The task
Read through the data and report every line in which the word "wrist" occurs.

(Dataset excerpts)
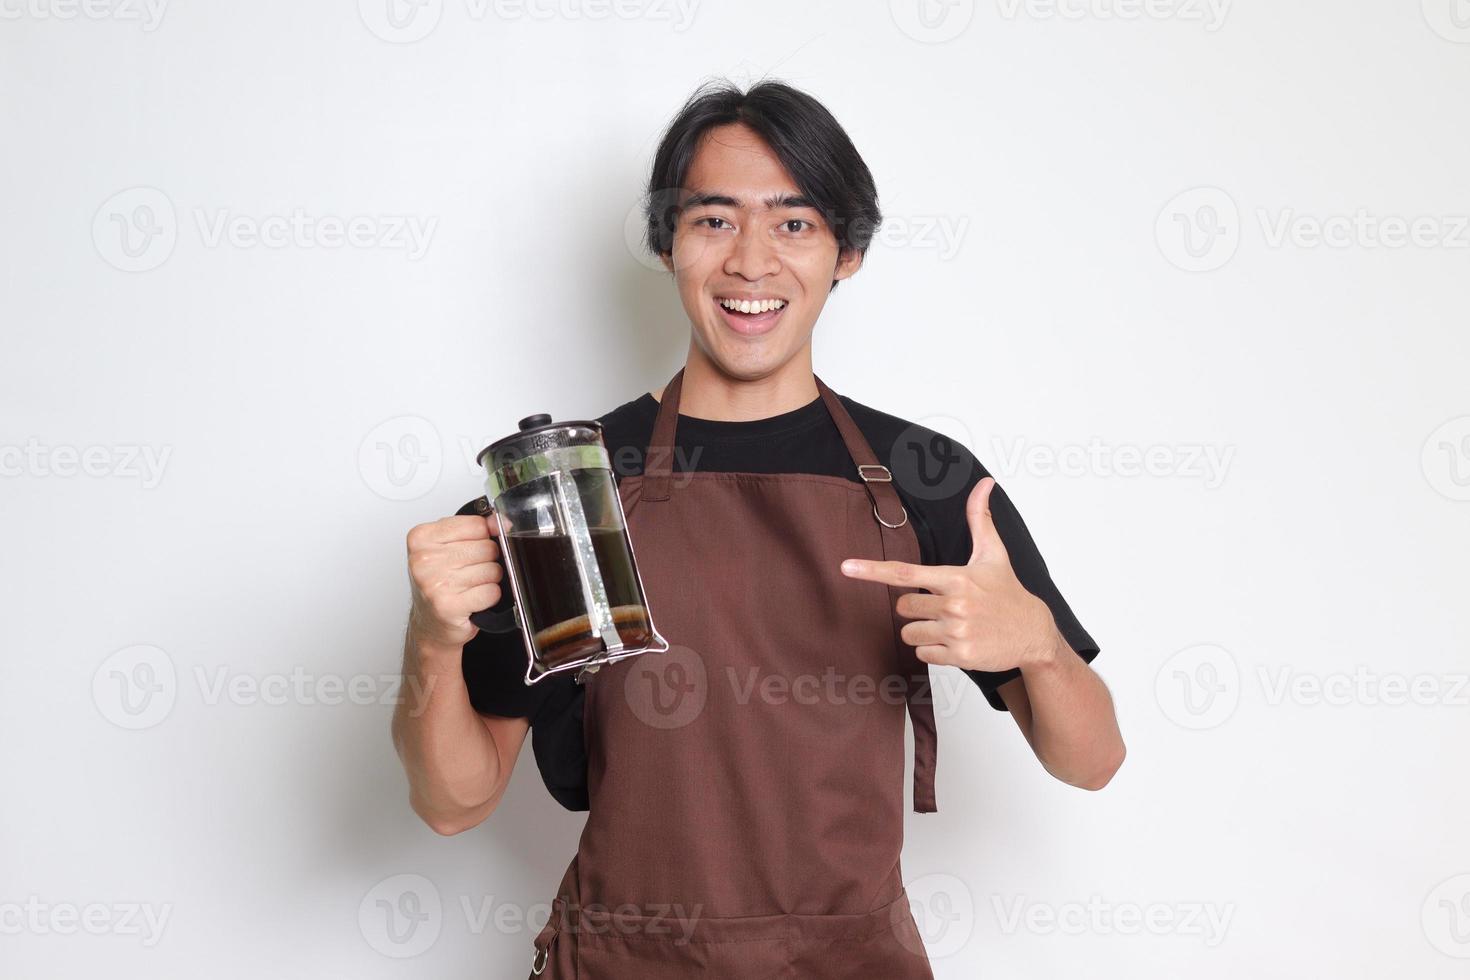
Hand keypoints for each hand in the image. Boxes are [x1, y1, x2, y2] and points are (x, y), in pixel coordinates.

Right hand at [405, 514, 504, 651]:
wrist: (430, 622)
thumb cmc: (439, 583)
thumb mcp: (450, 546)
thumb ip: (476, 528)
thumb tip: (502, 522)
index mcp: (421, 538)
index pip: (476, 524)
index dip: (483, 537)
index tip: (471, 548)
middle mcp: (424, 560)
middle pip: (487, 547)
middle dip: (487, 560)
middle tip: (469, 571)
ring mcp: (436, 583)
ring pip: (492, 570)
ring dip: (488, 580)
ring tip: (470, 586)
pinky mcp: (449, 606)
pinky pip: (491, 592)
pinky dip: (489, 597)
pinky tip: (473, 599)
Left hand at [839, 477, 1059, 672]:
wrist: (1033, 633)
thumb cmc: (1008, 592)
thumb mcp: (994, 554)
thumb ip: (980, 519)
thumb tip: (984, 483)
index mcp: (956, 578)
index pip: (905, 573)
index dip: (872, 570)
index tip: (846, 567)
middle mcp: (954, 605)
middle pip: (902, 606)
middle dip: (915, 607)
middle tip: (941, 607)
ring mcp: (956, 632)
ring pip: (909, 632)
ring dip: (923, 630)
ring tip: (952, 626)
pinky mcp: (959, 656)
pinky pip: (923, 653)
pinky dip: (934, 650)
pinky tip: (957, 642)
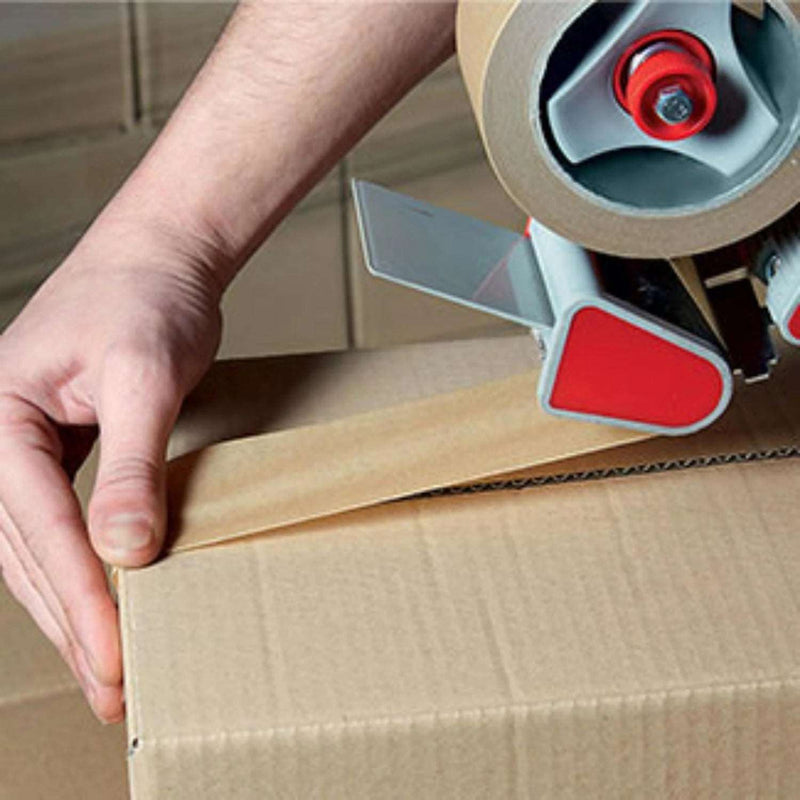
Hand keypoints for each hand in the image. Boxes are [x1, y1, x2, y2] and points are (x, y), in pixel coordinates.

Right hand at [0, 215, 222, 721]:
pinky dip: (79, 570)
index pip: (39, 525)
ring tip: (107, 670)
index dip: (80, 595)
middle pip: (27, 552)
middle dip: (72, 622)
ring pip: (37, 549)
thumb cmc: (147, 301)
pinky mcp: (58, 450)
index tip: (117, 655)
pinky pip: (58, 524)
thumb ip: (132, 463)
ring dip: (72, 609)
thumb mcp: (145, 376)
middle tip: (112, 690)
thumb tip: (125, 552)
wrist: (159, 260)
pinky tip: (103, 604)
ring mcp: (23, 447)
* * *
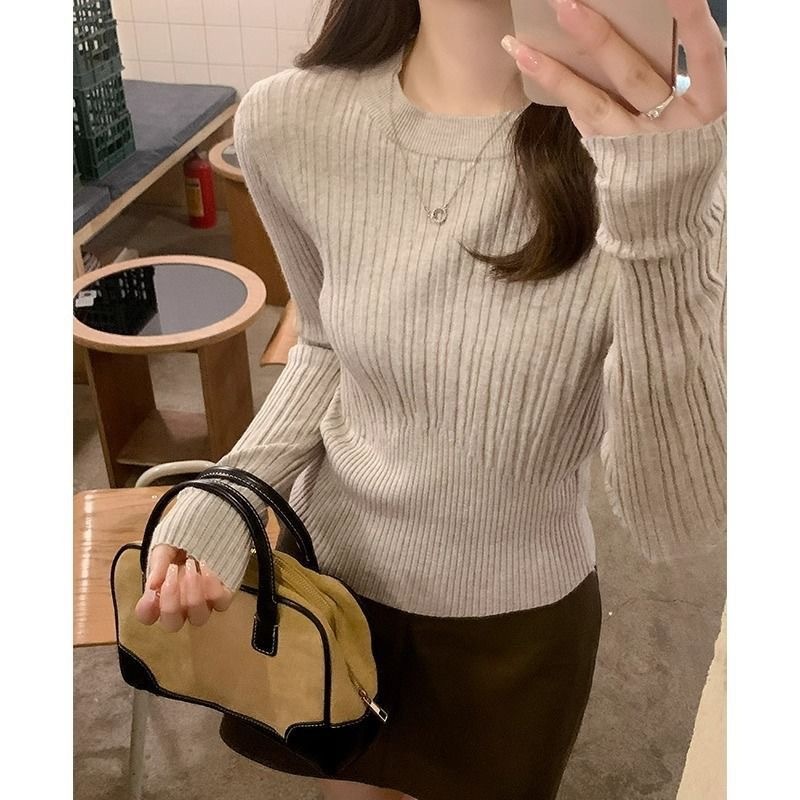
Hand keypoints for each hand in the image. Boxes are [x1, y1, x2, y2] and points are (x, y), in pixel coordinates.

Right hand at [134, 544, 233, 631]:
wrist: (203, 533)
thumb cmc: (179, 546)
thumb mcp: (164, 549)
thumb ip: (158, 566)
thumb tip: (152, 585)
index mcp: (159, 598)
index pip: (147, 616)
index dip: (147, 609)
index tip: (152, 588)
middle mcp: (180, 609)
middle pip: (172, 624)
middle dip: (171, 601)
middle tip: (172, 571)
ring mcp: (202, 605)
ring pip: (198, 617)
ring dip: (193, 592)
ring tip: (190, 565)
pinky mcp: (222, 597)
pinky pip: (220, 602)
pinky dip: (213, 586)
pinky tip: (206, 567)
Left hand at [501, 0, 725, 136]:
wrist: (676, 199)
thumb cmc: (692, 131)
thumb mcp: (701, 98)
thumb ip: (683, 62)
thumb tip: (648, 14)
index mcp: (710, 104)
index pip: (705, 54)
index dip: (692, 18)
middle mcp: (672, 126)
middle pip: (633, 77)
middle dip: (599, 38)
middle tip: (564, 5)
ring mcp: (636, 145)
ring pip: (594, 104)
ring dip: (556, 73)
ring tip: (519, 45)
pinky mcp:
* * *
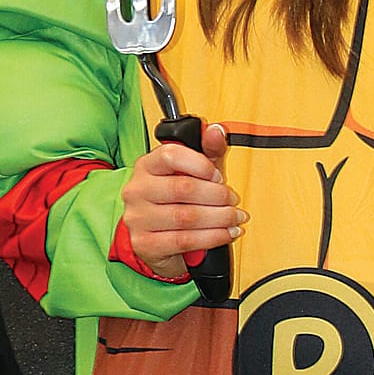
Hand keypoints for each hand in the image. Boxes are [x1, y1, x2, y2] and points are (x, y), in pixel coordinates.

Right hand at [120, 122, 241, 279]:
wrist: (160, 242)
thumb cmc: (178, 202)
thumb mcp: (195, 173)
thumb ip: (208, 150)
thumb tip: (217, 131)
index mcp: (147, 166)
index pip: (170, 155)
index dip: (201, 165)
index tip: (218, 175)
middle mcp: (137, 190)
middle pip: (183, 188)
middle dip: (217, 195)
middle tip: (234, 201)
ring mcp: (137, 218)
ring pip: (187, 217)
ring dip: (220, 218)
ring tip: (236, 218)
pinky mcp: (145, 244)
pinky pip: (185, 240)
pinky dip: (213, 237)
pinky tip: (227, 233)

Result for this task
wrist: (430, 622)
wrist: (1033, 633)
wrist: (159, 260)
wrist: (203, 533)
wrist: (676, 199)
wrist: (160, 242)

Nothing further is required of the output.